PORTLAND — For the players who have been with Portland Winterhawks the longest, finally winning a Western Hockey League championship in 2013 is the memory they expect will be front and center years down the road. Coming up one win short of a Memorial Cup title doesn’t tarnish that achievement.
“Winning the WHL championship is going to be the most prevalent thing in my mind,” said Taylor Peters, one of three 20-year-olds who definitely saw his junior hockey career end on Sunday when Halifax beat Portland 6-4 in the Memorial Cup championship game. “This group of guys, it’s been one of the most amazing experiences of my life. You don’t get these kinds of groups very often.”
The team returned to Portland on Monday, disappointed and tired, but thankful for opportunity to compete in major junior hockey’s biggest game.
Peters, team captain Troy Rutkowski and goalie Mac Carruth were mainstays on the ice as the Winterhawks went from the worst team in the WHL in 2008 to champions in 2013.
“I don’t think I needed to do much” to build team chemistry, Rutkowski said. “Everybody just jelled. They were a treat to be around.”
Carruth said he appreciated the way his teammates supported him through thick and thin.
“I’ll remember the guys in the locker room. They’ve had my back no matter what, and that’s something special,” Carruth said.
These Portland Winterhawks rewrote many records — including 117 regular-season points and 57 wins, 29 on the road. But the 2012-13 season was also shaped by the suspension of general manager and head coach Mike Johnston, who on Monday was able to return to work.
Ty Rattie, who most likely played his final game for the Winterhawks on Sunday, said he wouldn’t have played any games for Portland if not for Johnston.

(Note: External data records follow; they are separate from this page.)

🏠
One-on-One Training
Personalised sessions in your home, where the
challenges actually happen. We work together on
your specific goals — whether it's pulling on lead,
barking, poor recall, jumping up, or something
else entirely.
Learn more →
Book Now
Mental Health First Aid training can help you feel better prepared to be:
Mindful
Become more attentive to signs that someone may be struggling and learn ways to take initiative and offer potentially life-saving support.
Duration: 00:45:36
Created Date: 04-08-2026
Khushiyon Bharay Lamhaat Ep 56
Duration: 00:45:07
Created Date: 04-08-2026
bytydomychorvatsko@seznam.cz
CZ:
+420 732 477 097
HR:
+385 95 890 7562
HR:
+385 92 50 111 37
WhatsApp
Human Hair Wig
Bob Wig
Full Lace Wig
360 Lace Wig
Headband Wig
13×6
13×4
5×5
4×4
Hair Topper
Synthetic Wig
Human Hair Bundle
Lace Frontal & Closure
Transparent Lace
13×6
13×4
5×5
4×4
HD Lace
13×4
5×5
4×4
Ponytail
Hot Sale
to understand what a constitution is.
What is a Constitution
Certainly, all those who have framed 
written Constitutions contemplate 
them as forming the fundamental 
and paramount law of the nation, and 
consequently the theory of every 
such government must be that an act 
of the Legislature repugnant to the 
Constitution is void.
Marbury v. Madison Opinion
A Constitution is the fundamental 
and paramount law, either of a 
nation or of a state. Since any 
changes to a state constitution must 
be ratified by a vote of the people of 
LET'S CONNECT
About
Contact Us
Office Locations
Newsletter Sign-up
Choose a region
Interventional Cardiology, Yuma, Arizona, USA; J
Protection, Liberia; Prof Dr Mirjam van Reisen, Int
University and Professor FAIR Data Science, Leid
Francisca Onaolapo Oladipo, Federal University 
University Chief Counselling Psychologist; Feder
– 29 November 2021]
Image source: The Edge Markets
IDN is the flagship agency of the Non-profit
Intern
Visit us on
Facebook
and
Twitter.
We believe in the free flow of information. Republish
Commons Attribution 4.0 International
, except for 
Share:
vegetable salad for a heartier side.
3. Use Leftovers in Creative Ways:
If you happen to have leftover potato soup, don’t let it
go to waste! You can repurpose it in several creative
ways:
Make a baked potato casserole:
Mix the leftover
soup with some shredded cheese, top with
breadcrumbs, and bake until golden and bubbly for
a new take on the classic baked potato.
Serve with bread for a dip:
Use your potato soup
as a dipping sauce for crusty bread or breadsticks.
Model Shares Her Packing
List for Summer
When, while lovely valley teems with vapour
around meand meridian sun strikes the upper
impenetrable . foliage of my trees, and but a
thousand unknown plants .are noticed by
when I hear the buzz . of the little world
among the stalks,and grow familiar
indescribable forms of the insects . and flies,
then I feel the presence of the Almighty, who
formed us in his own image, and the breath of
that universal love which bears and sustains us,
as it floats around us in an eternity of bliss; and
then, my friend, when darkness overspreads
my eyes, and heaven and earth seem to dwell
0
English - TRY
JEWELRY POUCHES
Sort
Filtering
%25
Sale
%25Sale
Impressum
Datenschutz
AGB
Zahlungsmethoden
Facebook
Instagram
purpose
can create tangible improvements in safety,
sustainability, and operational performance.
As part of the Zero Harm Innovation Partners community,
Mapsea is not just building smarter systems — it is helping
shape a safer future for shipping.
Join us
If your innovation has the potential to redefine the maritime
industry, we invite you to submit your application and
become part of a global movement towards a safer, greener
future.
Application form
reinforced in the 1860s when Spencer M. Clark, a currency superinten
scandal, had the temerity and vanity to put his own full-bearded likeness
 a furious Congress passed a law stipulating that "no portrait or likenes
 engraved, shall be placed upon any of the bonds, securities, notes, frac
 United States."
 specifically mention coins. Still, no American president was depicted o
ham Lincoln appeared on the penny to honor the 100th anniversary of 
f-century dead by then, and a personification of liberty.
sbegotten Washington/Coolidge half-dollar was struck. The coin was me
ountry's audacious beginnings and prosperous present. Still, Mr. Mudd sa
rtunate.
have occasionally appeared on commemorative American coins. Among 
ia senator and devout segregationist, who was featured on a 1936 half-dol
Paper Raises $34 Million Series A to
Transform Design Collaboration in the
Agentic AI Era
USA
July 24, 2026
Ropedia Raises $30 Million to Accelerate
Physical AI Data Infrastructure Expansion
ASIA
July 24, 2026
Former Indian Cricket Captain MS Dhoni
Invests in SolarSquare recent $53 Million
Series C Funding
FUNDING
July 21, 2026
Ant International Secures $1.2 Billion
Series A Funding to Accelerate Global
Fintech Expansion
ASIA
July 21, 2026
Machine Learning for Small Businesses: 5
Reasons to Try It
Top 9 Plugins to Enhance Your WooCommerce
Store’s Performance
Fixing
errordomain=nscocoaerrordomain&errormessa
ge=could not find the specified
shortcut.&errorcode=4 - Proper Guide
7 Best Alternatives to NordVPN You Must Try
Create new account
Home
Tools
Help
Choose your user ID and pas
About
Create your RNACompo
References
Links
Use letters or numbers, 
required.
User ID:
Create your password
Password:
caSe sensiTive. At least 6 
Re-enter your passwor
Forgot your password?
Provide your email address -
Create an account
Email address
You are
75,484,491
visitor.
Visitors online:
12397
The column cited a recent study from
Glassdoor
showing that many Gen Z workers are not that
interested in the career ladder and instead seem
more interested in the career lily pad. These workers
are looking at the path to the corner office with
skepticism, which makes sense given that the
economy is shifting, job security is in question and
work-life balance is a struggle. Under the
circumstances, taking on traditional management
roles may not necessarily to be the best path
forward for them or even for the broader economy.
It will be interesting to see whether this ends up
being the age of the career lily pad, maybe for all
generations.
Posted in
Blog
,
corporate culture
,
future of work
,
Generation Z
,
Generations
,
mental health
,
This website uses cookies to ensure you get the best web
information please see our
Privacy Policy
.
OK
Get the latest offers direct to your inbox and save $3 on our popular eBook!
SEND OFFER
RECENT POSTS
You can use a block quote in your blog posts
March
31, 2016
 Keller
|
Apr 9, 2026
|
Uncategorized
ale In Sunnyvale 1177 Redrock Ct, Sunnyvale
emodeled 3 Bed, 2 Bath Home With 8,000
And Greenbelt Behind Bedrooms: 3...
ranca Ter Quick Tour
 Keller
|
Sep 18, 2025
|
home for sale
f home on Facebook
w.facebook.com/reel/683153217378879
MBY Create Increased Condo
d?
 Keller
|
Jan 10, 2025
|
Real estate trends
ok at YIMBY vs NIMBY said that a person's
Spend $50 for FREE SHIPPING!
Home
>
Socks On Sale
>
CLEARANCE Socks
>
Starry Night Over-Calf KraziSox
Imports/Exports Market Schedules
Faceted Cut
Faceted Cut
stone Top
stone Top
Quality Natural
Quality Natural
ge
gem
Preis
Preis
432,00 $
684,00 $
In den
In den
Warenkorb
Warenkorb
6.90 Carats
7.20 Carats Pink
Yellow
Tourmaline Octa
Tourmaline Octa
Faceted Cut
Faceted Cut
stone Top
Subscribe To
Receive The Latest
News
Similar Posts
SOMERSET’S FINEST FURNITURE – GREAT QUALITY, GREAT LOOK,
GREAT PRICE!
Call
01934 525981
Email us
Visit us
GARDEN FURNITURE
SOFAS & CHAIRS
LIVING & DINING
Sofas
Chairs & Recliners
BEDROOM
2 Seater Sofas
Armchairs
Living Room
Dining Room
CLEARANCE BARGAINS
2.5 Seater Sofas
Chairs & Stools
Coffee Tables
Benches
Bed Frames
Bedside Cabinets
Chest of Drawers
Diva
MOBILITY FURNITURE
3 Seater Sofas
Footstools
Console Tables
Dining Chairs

“I wasn’t going to come here. Mike called me and I knew how well-respected Mike was in the hockey world,” Rattie said. “I came here just because of Mike, so (his suspension) was devastating. But we came together as a team, and we proved everybody wrong.”
Rattie will be 20 next season, but almost certainly will be playing professionally in St. Louis or with the Blues’ minor-league team.
“I’ve grown up here,” Rattie said. “I remember when I was 16 and my mom didn’t trust me driving on the highway in the big city.”
He recalled being so homesick for Aidrie, Alberta, as a 15-year-old that he wanted to go home right away. He played 10 games in that season, then scored the overtime game-winner to beat Spokane in Game 7 of his first playoff series as a 16-year-old.
Now he owns the WHL record for playoff goals with 50, and including six goals in the Memorial Cup scored 207 career goals for the Winterhawks.
“To be at the end of it is kind of sad,” Rattie said, “but exciting to reflect on everything I went through.”
Seth Jones, sure to be one of the first players selected in the June National Hockey League draft, likely was a one-season Winterhawk. He said Monday that one reason he chose to play in Portland instead of playing college hockey was to get to the NHL as soon as possible.
But Jones said he never felt like a newcomer in the Winterhawks locker room, another tribute to the chemistry of a highly skilled, highly motivated team.
“Before the home opener, I felt like I’d been on the team for a couple of years,” Jones said.
No memory of hit — Taylor Leier, who was knocked out in Portland’s game against Saskatoon, said he was out until he woke up on a table in the locker room and has no memory of Dalton Throwers’ hit that gave him a concussion.
“I remember lining up for the faceoff and a chip forward and then I woke up on a table,” Leier said. “It was tough. But what can you do? It’s a hockey play. It happened. I was trying to make a play, and he was trying to make a hit. He just caught me in a bad spot.”
Leier said his concussion symptoms have improved. He plans to rest for two more weeks and hopes to be headache-free to begin offseason workouts.
Oh, and he only watched a video of the hit once.
Another Rattie? — Ty Rattie said he plans to return to Portland in August for the Winterhawks training camp. His 15-year-old brother Taden, who Ty said is already 6-foot-3, has been invited to try out.
Winterhawks players will hold individual season-ending interviews Tuesday with the coaching staff.